Without passing judgment on the whole die-off issue, I would respectfully suggest that we all step lightly when talking about other people's reactions to such weighty topics.  Many people, possibly (and possibly not) including Delaney, are depressed over what they perceive is coming simply out of concern for all the people who will suffer and/or die a premature death.  It might not be as personal as how their own relative or their family name survives.

While I agree that the family name business is silly, trying to save one's family definitely does not strike me as pathetic.  I have no children, but it does pain me to think of what my three nieces and the neighborhood kids my wife and I have grown attached to will face.  

I think you're absolutely right that we should spend less time hand wringing and more time doing something about our situation.  But trying to educate people about this looming situation is one hell of a tough job...

I agree with you wholeheartedly.  But still want to add that suffering is a fact.  Everyone is going to die. Everyone.  If not sooner, later.  So it's just a matter of how.  And when.  Most children in the past never had a chance to grow up. Now they do, and we face a different set of problems.  It's the price we pay.  And it's the same with the human race.  Mortal.  Sooner or later.

And I also take issue with the missed targets of those in the doom and gloom boat.  It's not that I don't understand all the issues, the problems, the overshoot, the islandization of ecosystems, etc etc.  But we still don't know the timing.  Anyone who says "five years" or "ten years" is pulling numbers out of the seat of their pants.

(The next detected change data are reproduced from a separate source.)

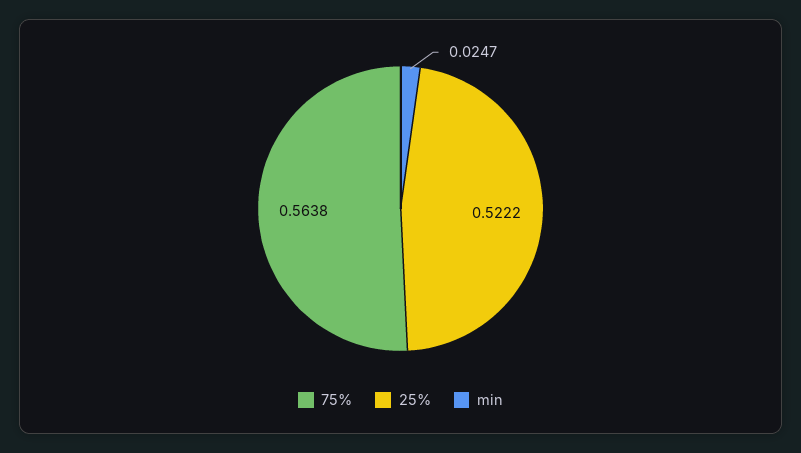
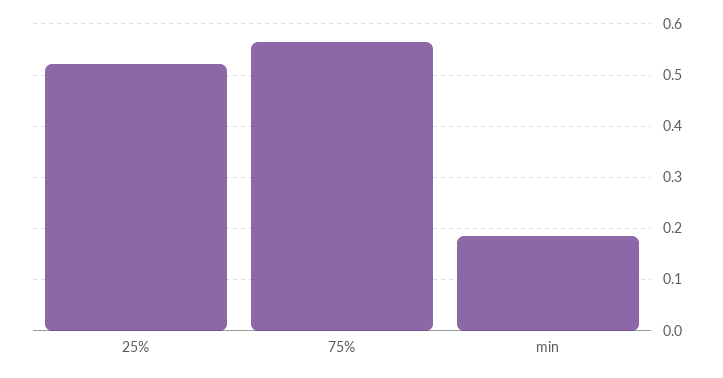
  {
    "75%": 0.5638,
    "25%": 0.5222,
-   "min": 0.0247
+   "min": 0.18
  }

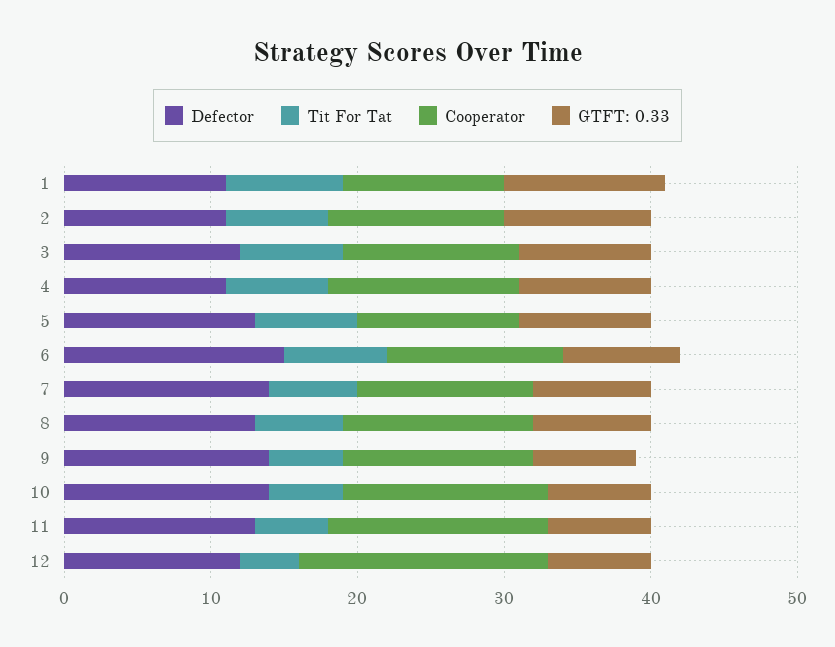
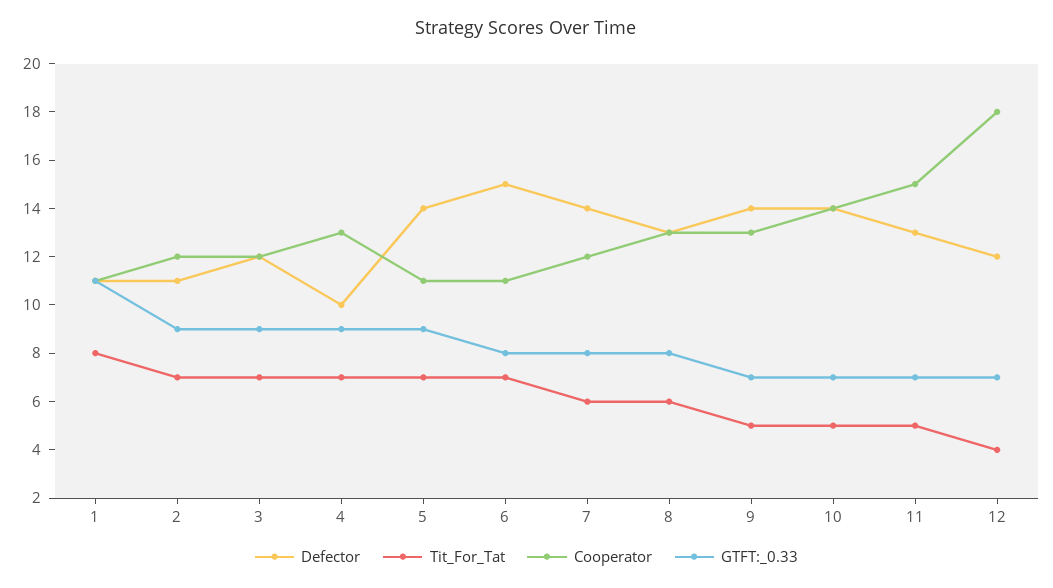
  {
    "Defector": {
      "1": 11,
      "2": 11,
      "3": 12,
-     "4": 11,
+     "4": 10,
-     "5": 13,
+     "5": 14,
      "6": 15,
      "7": 14,
      "8": 13,
      "9": 14,
      "10": 14,
      "11": 13,
      "12": 12
    },
    "Tit For Tat": {
      "1": 8,
      "2": 7,
      "3": 7,
      "4": 7,
      "5": 7,
      "6": 7,
      "7": 6,
      "8": 6,
      "9": 5,
      "10": 5,
      "11": 5,
      "12": 4
    },
    "Cooperator": {
      "1": 11,
      "2": 12,
      "3": 12,
      "4": 13,
      "5": 11,
-     "6": 12,
+     "6": 11,
      "7": 12,
      "8": 13,
      "9": 13,
      "10": 14,
      "11": 15,
-     "12": 17
+     "12": 18
    },
    "GTFT: 0.33": {
      "1": 11,
-     "2": 10,
+     "2": 9,
      "3": 9,
      "4": 9,
      "5": 9,
      "6": 8,
      "7": 8,
      "8": 8,
      "9": 7,
      "10": 7,
      "11": 7,
      "12": 7
    }
  }

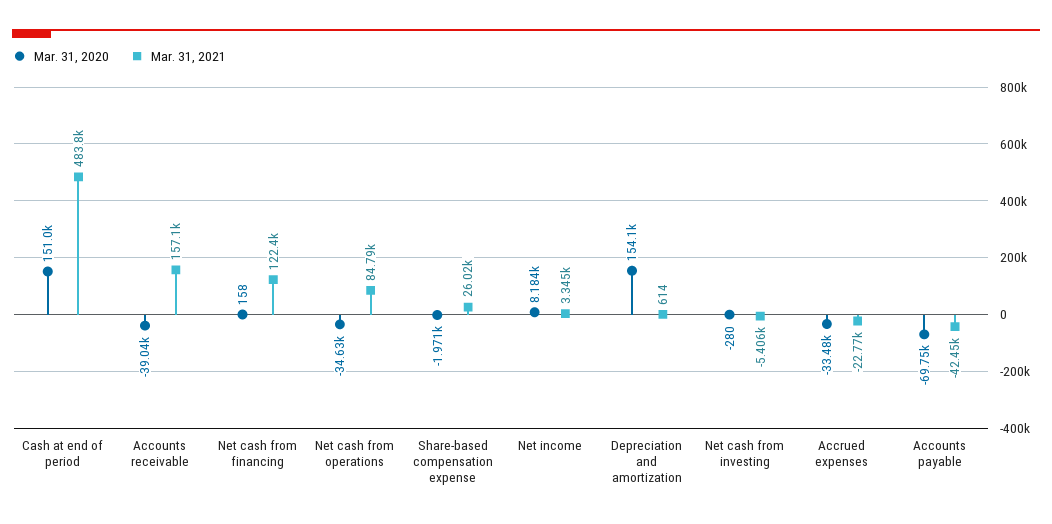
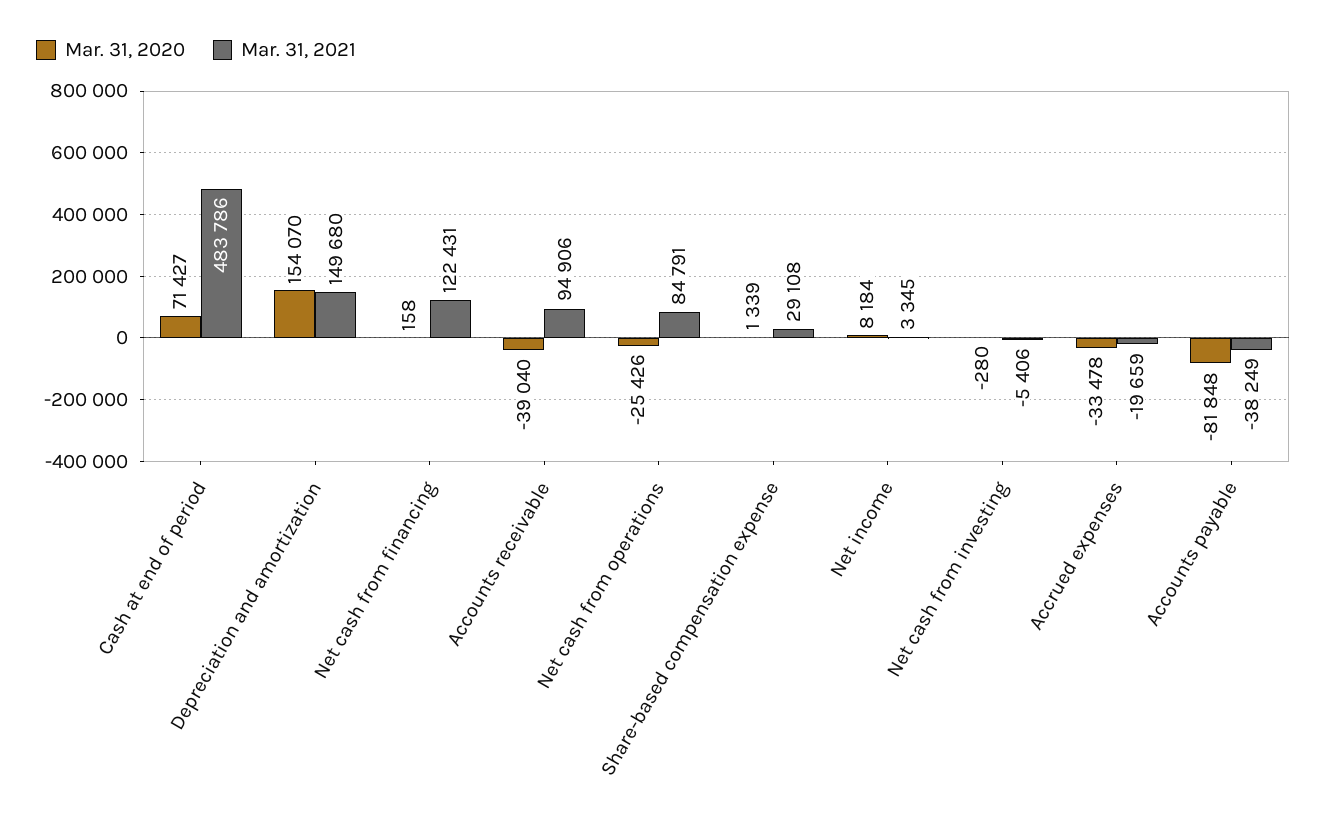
  {
    "Mar. 31, 2020": {
-     "Cash at end of period": 151000,
+     "Cash at end of period": 71427,
      "Accounts receivable": -39040,
      "Net cash from financing": 158,
-     "Net cash from operations": -34630,
+     "Net cash from operations": -25426,
-     "Share-based compensation expense": -1971,
+     "Share-based compensation expense": 1339,
      "Net income": 8184,
      "Depreciation and amortization": 154070,
      "Net cash from investing": -280,
      "Accrued expenses": -33478,
-     "Accounts payable": -69750
+     "Accounts payable": -81848
    },
    "Mar. 31, 2021": {
      "Cash at end of period": 483786,
-     "Accounts receivable": 157100,
+     "Accounts receivable": 94906,
      "Net cash from financing": 122431,
      "Net cash from operations": 84791,
-     "Share-based compensation expense": 26020,
+     "Share-based compensation expense": 29108,
      "Net income": 3345,
-     "Depreciation and amortization": 614,
+     "Depreciation and amortization": 149680,
      "Net cash from investing": -5406,
-     "Accrued expenses": -22770,
+     "Accrued expenses": -19659,
-     "Accounts payable": -42450
+     "Accounts payable": -38249
    }
  }

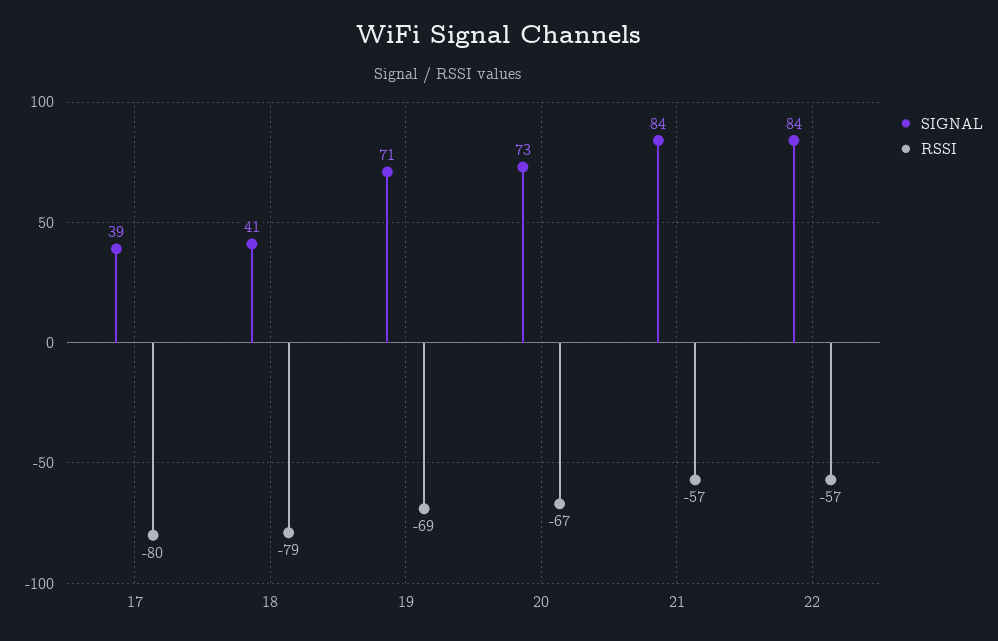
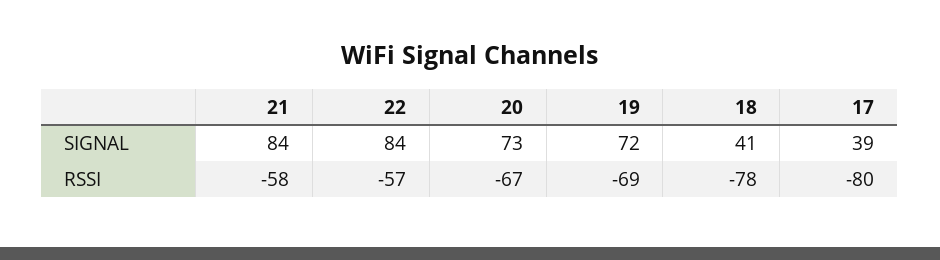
  {
    "SIGNAL": {
      "17": 39,
      "18": 41,
-     "19": 71,
+     "19": 72,
      "20": 73,
      "21": 84,
      "22": 84
    },
    "RSSI": {
      "17": -80,
-     "18": -79,
+     "18": -78,
      "19": -69,
      "20": -67,
-     "21": -57,
+     "21": -58,
      "22": -57
    }
  }

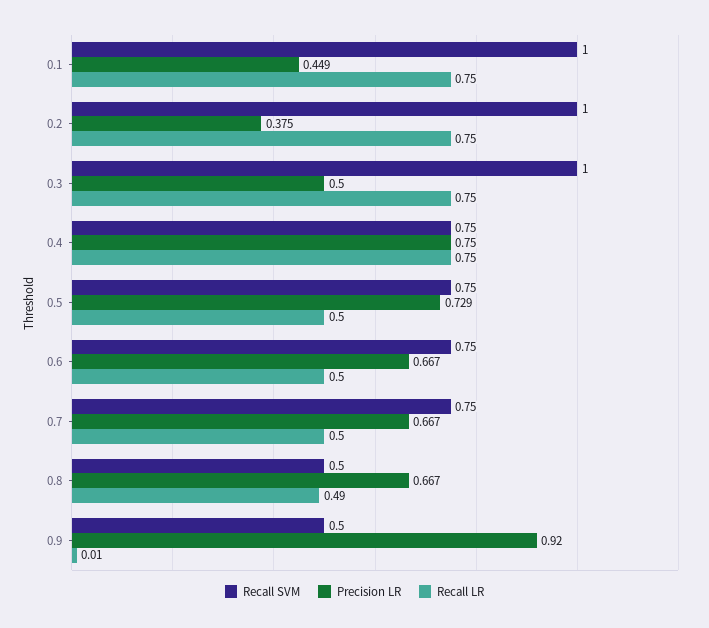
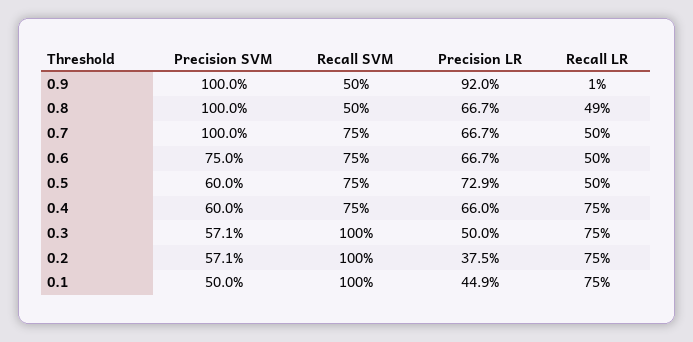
  {
    "Recall SVM": {
      "0.1": 1,
      "0.2": 1,
      "0.3": 1,
      "0.4": 0.75,
      "0.5": 0.75,
      "0.6": 0.75,
      "0.7": 0.75,
      "0.8": 0.5,
      "0.9": 0.5
    },
    "Precision LR": {
      "0.1": 0.449,
      "0.2": 0.375,
      "0.3": 0.5,
-     "0.4": 0.75,
+     "0.4": 0.66,
      "0.5": 0.729,
      "0.6": 0.667,
      "0.7": 0.667,
      "0.8": 0.667,
      "0.9": 0.92
    },
    "Recall LR": {
      "0.1": 0.75,
      "0.2": 0.75,
      "0.3": 0.75,
      "0.4": 0.75,
      "0.5": 0.5,
      "0.6": 0.5,
      "0.7": 0.5,
      "0.8": 0.49,
      "0.9": 0.01
-   }
+   },
+   "Precision SVM": {
+     "0.9": 1,
+     "0.8": 1,
+     "0.7": 1,
+     "0.6": 0.75,
+     "0.5": 0.6,
+     "0.4": 0.6,
+     "0.3": 0.571,
+     "0.2": 0.571,
+     "0.1": 0.5
+   }
  }

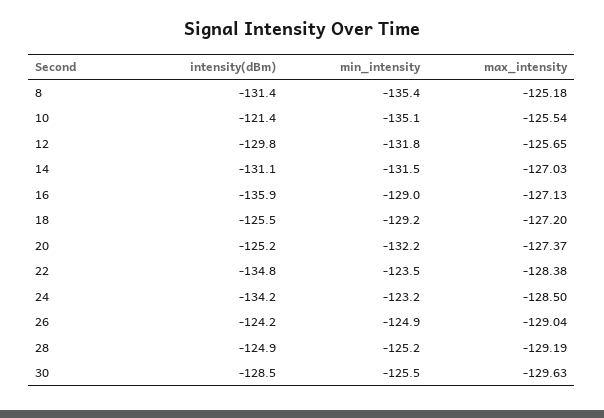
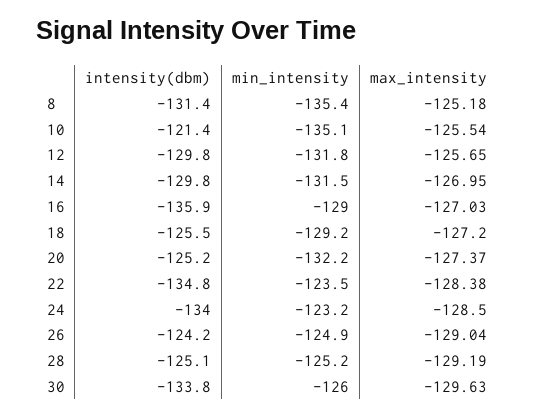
  {
    "intensity(dBm)": {
      "8": -131.4,
      "10": -121.4,
      "12": -129.8,
-     "14": -131.1,
+     "14": -129.8,
      "16": -135.9,
      "18": -125.5,
      "20": -125.2,
      "22": -134.8,
-     "24": -134.2,
+     "24": -134,
      "26": -124.2,
-     "28": -124.9,
+     "28": -125.1,
-     "30": -128.5
+     "30": -133.8
    },
    "min_intensity": {
      "8": -135.4,
      "10": -135.1,
      "12": -131.8,
      "14": -131.5,
      "16": -129,
      "18": -129.2,
      "20": -132.2,
      "22": -123.5,
      "24": -123.2,
      "26": -124.9,
      "28": -125.2,
-     "30": -125.5
+     "30": -126
    },
    "max_intensity": {
      "8": -125.18,
      "10": -125.54,
      "12": -125.65,
-     "14": -127.03,
+     "14": -126.95,
-     "16": -127.13,
+     "16": -127.03,
      "18": -127.2,
      "20": -127.37,
      "22": -128.38,
      "24": -128.5,
      "26": -129.04,
      "28": -129.19,
      "30": -129.63
    }
  }

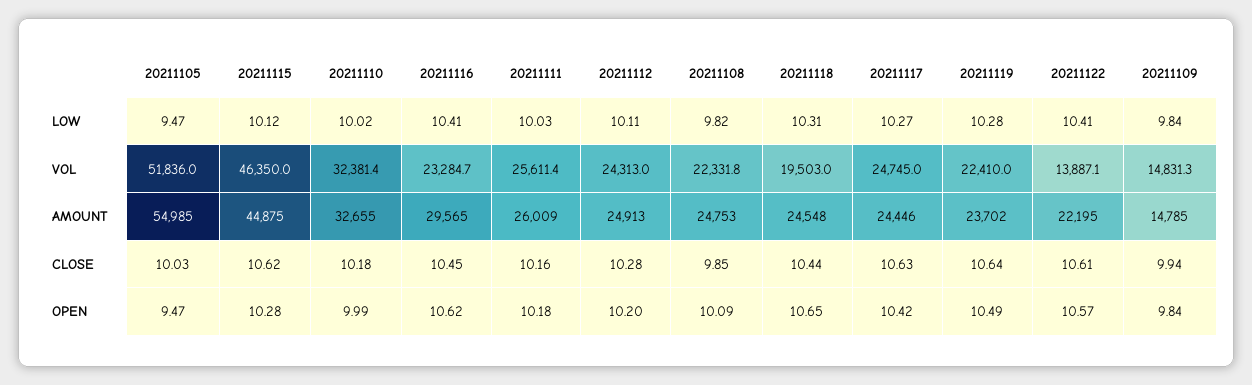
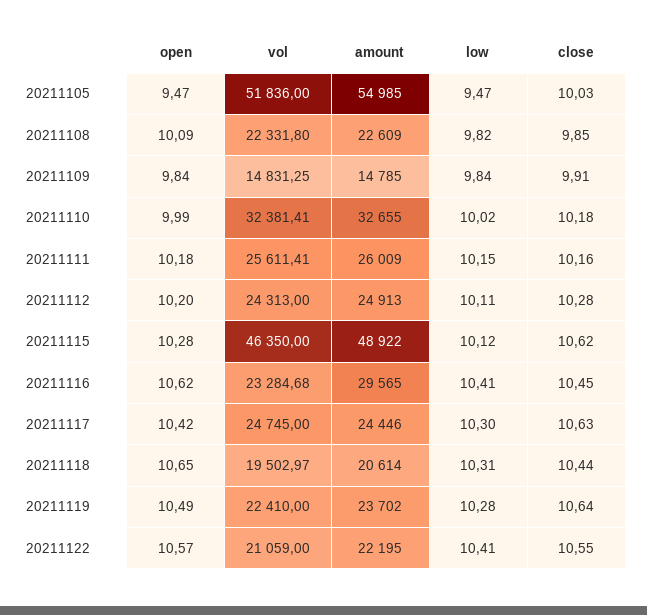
  {
    "20211105": {
      "LOW": 9.47,
      "VOL": 51836,
      "AMOUNT": 54985,
      "CLOSE": 10.03,
      "OPEN": 9.47
    },
    "20211115": {
      "LOW": 10.12,
      "VOL": 46350,
-     "AMOUNT": 44875,
+     "AMOUNT": 48922,
      "CLOSE": 10.62,
      "OPEN": 10.28
    },
    "20211110": {
      "LOW": 10.02,
      "VOL": 32381.41,
      "AMOUNT": 32655,
      "CLOSE": 10.18,
      "OPEN": 9.99
    },
    "20211116": {
      "LOW": 10.41,
      "VOL": 23284.68,
      "AMOUNT": 29565,
      "CLOSE": 10.45,
      "OPEN": 10.62
    },
    "20211111": {
-     "LOW": 10.03,
+     "LOW": 10.15,
      "VOL": 25611.41,
      "AMOUNT": 26009,
      "CLOSE": 10.16,
      "OPEN": 10.18
    },
    "20211112": {
      "LOW": 10.11,
      "VOL": 24313,
      "AMOUNT": 24913,
      "CLOSE": 10.28,
      "OPEN": 10.2
    },
    "20211108": {
      "LOW": 9.82,
      "VOL": 22331.8,
-     "AMOUNT": 24753,
+     "AMOUNT": 22609,
      "CLOSE": 9.85,
      "OPEN": 10.09
    },
    "20211118": {
      "LOW": 10.31,
      "VOL": 19502.97,
-     "AMOUNT": 24548,
+     "AMOUNT": 20614,
      "CLOSE": 10.44,
      "OPEN": 10.65
    },
    "20211117": {
-     "LOW": 10.27,
+     "LOW": 10.3,
      "VOL": 24745,
      "AMOUNT": 24446,
      "CLOSE": 10.63,
      "OPEN": 10.42
    },
    "20211119": {
      "LOW": 10.28,
      "VOL": 22410,
      "AMOUNT": 23702,
      "CLOSE": 10.64,
      "OPEN": 10.49
    },
    "20211122": {
      "LOW": 10.41,
-     "VOL": 13887.1,
+     "VOL": 21059,
      "AMOUNT": 22195,
-     "CLOSE": 10.61,
+     "CLOSE": 10.55,
      "OPEN": 10.57
    },
    "20211109": {
      "LOW": 9.84,
      "VOL": 14831.25,
      "AMOUNT": 14785,
-     "CLOSE": 9.94,
+     "CLOSE": 9.91,
      "OPEN": 9.84
    }
  }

And..suppose we are in the final years of industrial civilization.  I personally think there is a lot of demand destruction to go around before we even approach the standard of living of, say, 1930.  Will people be eating people by then?  I'm just not betting on it.  But others can think so if it suits their fancy.  But suppose we are in the final years.  It's like sitting in a life boat.  There are people who are always sighting a ship on the horizon.  And others always whining and complaining about their lost futures.  To both I say "shut the F*** up and just enjoy the reflection of the sun on the water."  At peakoil.com I call them the hopelessly optimistic and the hopelessly hopeless respectively.  All hopeless.  I'm into realism.  Whatever it may bring.

The How and When are precisely what worry me.  
> To both I say "shut the F*** up and just enjoy the reflection of the sun on the water."

That is a good strategy for saving energy when nothing can be done, good for survival.

The only thing that matters is in a way survival since what dies becomes irrelevant.